A divulgação do relatório da comissão independente criada pelo CES para recolher e analisar as denúncias de casos de assédio sexual, moral, abuso de poder e extrativismo intelectual ao longo dos anos de atividade daquela instituição pode vir a ter consequências judiciais. Fonte do Ministério Público de Coimbra disse à agência Lusa que recebeu o relatório na terça-feira e "será agora lido, para percebermos se há algo que possa dar origem a um inquérito e a algum crime público ou semipúblico, se houver queixa".
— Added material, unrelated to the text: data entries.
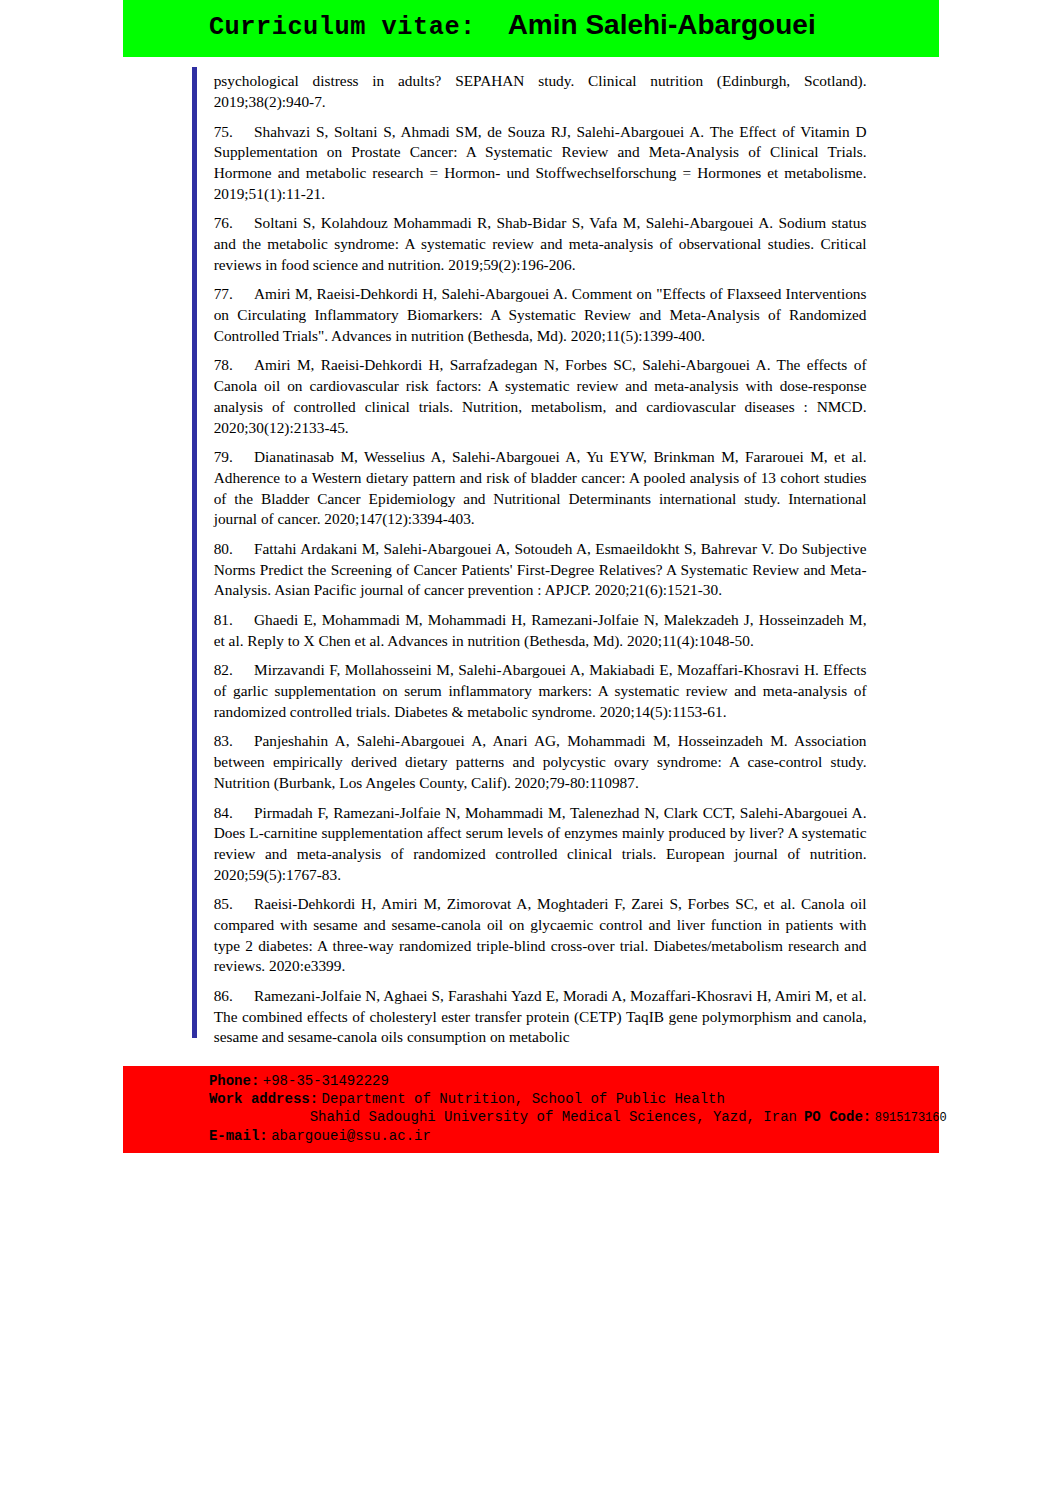Curriculum vitae: Amin Salehi-Abargouei
psychological distress in adults? SEPAHAN study. Clinical nutrition (Edinburgh, Scotland). 2019;38(2):940-7.
75. Shahvazi S, Soltani S, Ahmadi SM, de Souza RJ, Salehi-Abargouei A. The Effect of Vitamin D Supplementation on Prostate Cancer: A Systematic Review and Meta-Analysis of Clinical Trials. Hormone and metabolic research = Hormon- und Stoffwechselforschung = Hormones et metabolisme. 2019;51(1):11-21.
76. Soltani S, Kolahdouz Mohammadi R, Shab-Bidar S, Vafa M, Salehi-Abargouei A. Sodium status and the metabolic syndrome: A systematic review and meta-analysis of observational studies. Critical reviews in food science and nutrition. 2019;59(2):196-206.
77. Amiri M, Raeisi-Dehkordi H, Salehi-Abargouei A. Comment on "Effects of Flaxseed Interventions on Circulating Inflammatory Biomarkers: A Systematic Review and Meta-Analysis of Randomized Controlled Trials". Advances in nutrition (Bethesda, Md). 2020;11(5):1399-400.
78. Amiri M, Raeisi-Dehkordi H, Sarrafzadegan N, Forbes SC, Salehi-Abargouei A. The effects of Canola oil on cardiovascular risk factors: A systematic review and meta-analysis with dose-response analysis of controlled clinical trials. Nutrition, metabolism, and cardiovascular diseases : NMCD. 2020;30(12):2133-45.
79. Dianatinasab M, Wesselius A, Salehi-Abargouei A, Yu EYW, Brinkman M, Fararouei M, et al. Adherence to a Western dietary pattern and risk of bladder cancer: A pooled analysis of 13 cohort studies of the Bladder Cancer Epidemiology and Nutritional Determinants international study. International journal of cancer. 2020;147(12):3394-403.
80. Fattahi Ardakani M, Salehi-Abargouei A, Sotoudeh A, Esmaeildokht S, Bahrevar V. Do Subjective Norms Predict the Screening of Cancer Patients' First-Degree Relatives? A Systematic Review and Meta-Analysis. Asian Pacific journal of cancer prevention : APJCP. 2020;21(6):1521-30.
81. Ghaedi E, Mohammadi M, Mohammadi H, Ramezani-Jolfaie N, Malekzadeh J, Hosseinzadeh M, et al. Reply to X Chen et al. Advances in nutrition (Bethesda, Md). 2020;11(4):1048-50.
82. Mirzavandi F, Mollahosseini M, Salehi-Abargouei A, Makiabadi E, Mozaffari-Khosravi H. Effects of garlic supplementation on serum inflammatory markers: A systematic review and meta-analysis of randomized controlled trials. Diabetes & metabolic syndrome. 2020;14(5):1153-61.
83. Panjeshahin A, Salehi-Abargouei A, Anari AG, Mohammadi M, Hosseinzadeh M. Association between empirically derived dietary patterns and polycystic ovary syndrome: A case-control study. Nutrition (Burbank, Los Angeles County, Calif). 2020;79-80:110987.
84. Pirmadah F, Ramezani-Jolfaie N, Mohammadi M, Talenezhad N, Clark CCT, Salehi-Abargouei A. Does L-carnitine supplementation affect serum levels of enzymes mainly produced by liver? A systematic review and meta-analysis of randomized controlled clinical trials. European journal of nutrition. 2020;59(5):1767-83.
85. Raeisi-Dehkordi H, Amiri M, Zimorovat A, Moghtaderi F, Zarei S, Forbes SC, et al. Canola oil compared with sesame and sesame-canola oil on glycaemic control and liver function in patients with type 2 diabetes: A three-way randomized triple-blind cross-over trial. Diabetes/metabolism research and reviews. 2020:e3399.
86. Ramezani-Jolfaie N, Aghaei S, Farashahi Yazd E, Moradi A, Mozaffari-Khosravi H, Amiri M, et al. The combined effects of cholesteryl ester transfer protein (CETP) TaqIB gene polymorphism and canola, sesame and sesame-canola oils consumption on metabolic
Phone: +98-35-31492229
Work address: Department of Nutrition, School of Public Health
Shahid Sadoughi University of Medical Sciences, Yazd, Iran PO Code: 8915173160
E-mail: abargouei@ssu.ac.ir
O envio das conclusões do relatório ao Ministério Público para apurar eventuais responsabilidades criminais era uma das exigências do auto-intitulado Coletivo de Vítimas. E esta quarta-feira, pela primeira vez 13 denunciantes deram a cara numa carta aberta dirigida ao CES, ao Ministério da Ciência, Tecnologia e Ensino Superior e à Procuradoria-Geral da República. O grupo inclui denunciantes que já tinham vindo a público contar a sua experiência, como a ativista indígena mapuche Moira Ivana Millán, a deputada estadual brasileira Isabella Gonçalves e duas das autoras do artigo científico que fez o caso sair de vez dos corredores universitários de Coimbra, Lieselotte Viaene e Miye Nadya Tom. Mas inclui também investigadoras que continuam a desenvolver atividade no CES, como Teresa Cunha, Élida Lauris, Eva Garcia-Chueca, Sara Araújo ou Gabriela de Freitas Figueiredo Rocha. Aline Mendonça dos Santos, Carla Paiva, Julia Suárez-Krabbe e Mariana Cabello Campuzan são as restantes subscritoras da carta onde afirmam que levantam o seu anonimato "na esperança de que nossos esforços vão repercutir não só numa mudança cultural e política, mas institucional", através das legislações dos diferentes países, estatutos das universidades, regimentos e outra regulamentação.
O Coletivo de Vítimas diz que o relatório da comissão "virou a página do negacionismo do assédio e do abuso de poder” e que isso dá agora ao CES “a oportunidade de conduzir um processo de verdade, justiça, reparação e não-repetição que pode permitir reinventar-se como instituição comprometida com a transformação da realidade social e, assim, dar exemplos para outras instituições que também se estão reinventando frente às frequentes denúncias de violência e práticas abusivas”.
O grupo exige que os alvos das denúncias, reconhecidos pelo relatório como responsáveis pelos abusos, sejam punidos, a começar por Boaventura de Sousa Santos, acusado também de tentativas de silenciamento através de "ataques à reputação", no caso de Moira Millán, ou "propostas de conciliação" feitas a Isabella Gonçalves. Também Lieselotte Viaene, uma das autoras do artigo “As paredes falaram quando mais ninguém podia”, se queixa de ter sido difamada por Boaventura, que alegou tratar-se de uma vingança por ter sido afastada do CES na sequência de um processo disciplinar. Outra das autoras do artigo, Miye Nadya Tom, sofreu ameaças de processos legais e viu mensagens pessoais trocadas com uma das pessoas denunciadas publicadas nas redes sociais.
Em concreto, exigem ao CES a abertura imediata de “procedimento administrativo para submeter à Assembleia Geral do CES a retirada de Boaventura de Sousa Santos do quadro de investigadores do CES”, acabando assim com a atual situação de "auto-suspensão". E também a abertura de “processos disciplinares contra Bruno Sena Martins e Maria Paula Meneses”, outros dois responsáveis do CES visados nas denúncias, com a suspensão imediata de ambos.
Outras exigências passam pela realização a curto prazo de "encontros da Direção do CES com as vítimas que se mostrarem disponíveis, para discutir medidas de reparação individuais” e pelo arquivamento imediato dos processos de difamação que estejam em curso contra denunciantes do padrão de assédio e abuso de poder na instituição. Também acrescentam algumas sugestões ao CES e à Universidade de Coimbra para prevenir casos futuros, as subscritoras dirigem também ao Parlamento e aos partidos o pedido para que proponham mudanças na lei, nomeadamente em relação aos prazos de prescrição "que atualmente impedem que os crimes sexuais, as práticas de assédio sexual, moral e abuso poder sejam levadas à justiça e que as pessoas responsáveis sejam responsabilizadas”.